I'm working on a vehicle routing problem and by far the most time consuming part is generating a distance/time matrix using real road networks. For this project I use a localhost graphhopper server and I used to use to get pair-wise distances and times between locations; everything was straightforward to parse. It returns individual driving instructions and also a total journey distance and time. But, for 2000 locations, this would be nearly 4mil calls.
On a hunch I wondered if it would be faster if I asked it to instead plan a route that went via 100 locations at a time. The aim then would be to break the json response down into 100 blocks as though I'd made 100 pair-wise calls. Turns out it's nearly 3 times faster for 100 locations.
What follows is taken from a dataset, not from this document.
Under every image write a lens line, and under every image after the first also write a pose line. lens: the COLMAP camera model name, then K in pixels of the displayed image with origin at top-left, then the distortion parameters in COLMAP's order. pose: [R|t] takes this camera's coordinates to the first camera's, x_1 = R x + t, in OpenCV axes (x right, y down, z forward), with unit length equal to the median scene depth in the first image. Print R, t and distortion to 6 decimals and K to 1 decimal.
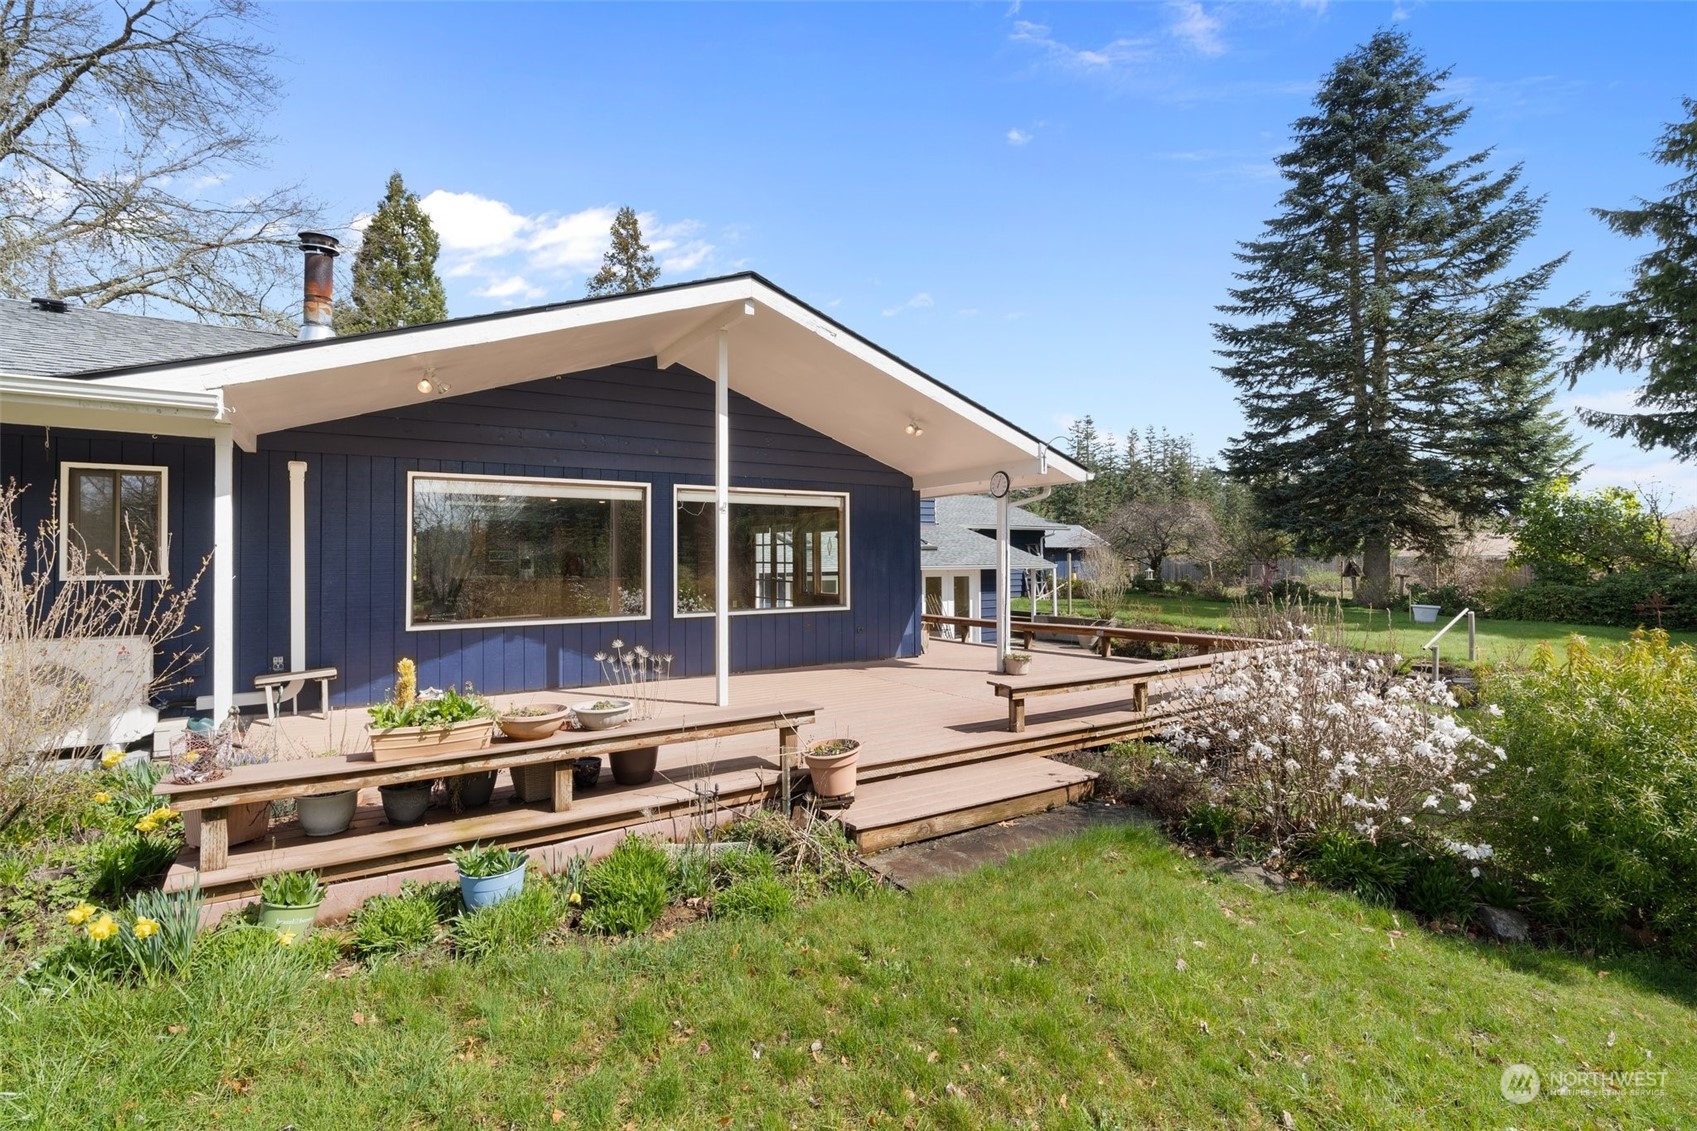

Apart from a little headache of trying to keep track of what parts of my matrix are built, the response gives no obvious structural difference for each sub-route, but instead just gives the instruction that you are at a "Stopover" e.g.
{
"hints": {
"visited_nodes.average": "243.0",
"visited_nodes.sum": "3402"
},
"paths": [{
"instructions": [{
"distance": 315.637,
"sign": 0,
"interval": [0, 7],
"text": "Continue",
"time": 29848
}, {
"exit_number": 3,
"distance": 1460.234,
"sign": 6,
"turn_angle": -0.01,
"interval": [7, 27],
"text": "At roundabout, take exit 3",
"time": 96167
}, {
"distance": 1258.763,
"sign": 0,
"interval": [27, 30],
"text": "Continue onto Sheikh Zayed bin Sultan Street",
"time": 50350
}, {
"distance": 116.7,
"sign": 0,
"interval": [30, 31],
"text": "Continue",
"time": 4668
}, {
"distance": 3543.556,
"sign": 0,
"interval": [31, 57],
"text": "Continue onto Sheikh Zayed bin Sultan Street",
"time": 144812
}, {
"distance": 0,
"sign": 5,
"interval": [87, 88],
"text": "Stopover 1",
"time": 0
},
My current working prototype is to keep summating the individual distances (meters) for each instruction but use regex to look for "Stopover" before starting afresh recording the distances.
distance_matrix = []
sub_distance = []
for unit in response['paths'][0]['instructions']:
if bool(re.search('Stopover', unit['text'])) == False:
sub_distance.append(float(unit['distance'])/1000)
else:
distance_matrix.append(sum(sub_distance))
sub_distance = []
My background is not in programming at all and I'm self-taught in Python for less than a year. Whilst this works, I'm wondering if I'm missing a more natural (and faster) way to do this but I can't find anything related via Google because I'm not quite sure what I'm searching for. At our current scale the distance/time matrix can already take ~8 mins to compute so I'm open to any suggestions that shave off time. There appears to be a limit to the number of points in a route so this function will still be called many thousands of times so it will add up. Thanks in advance.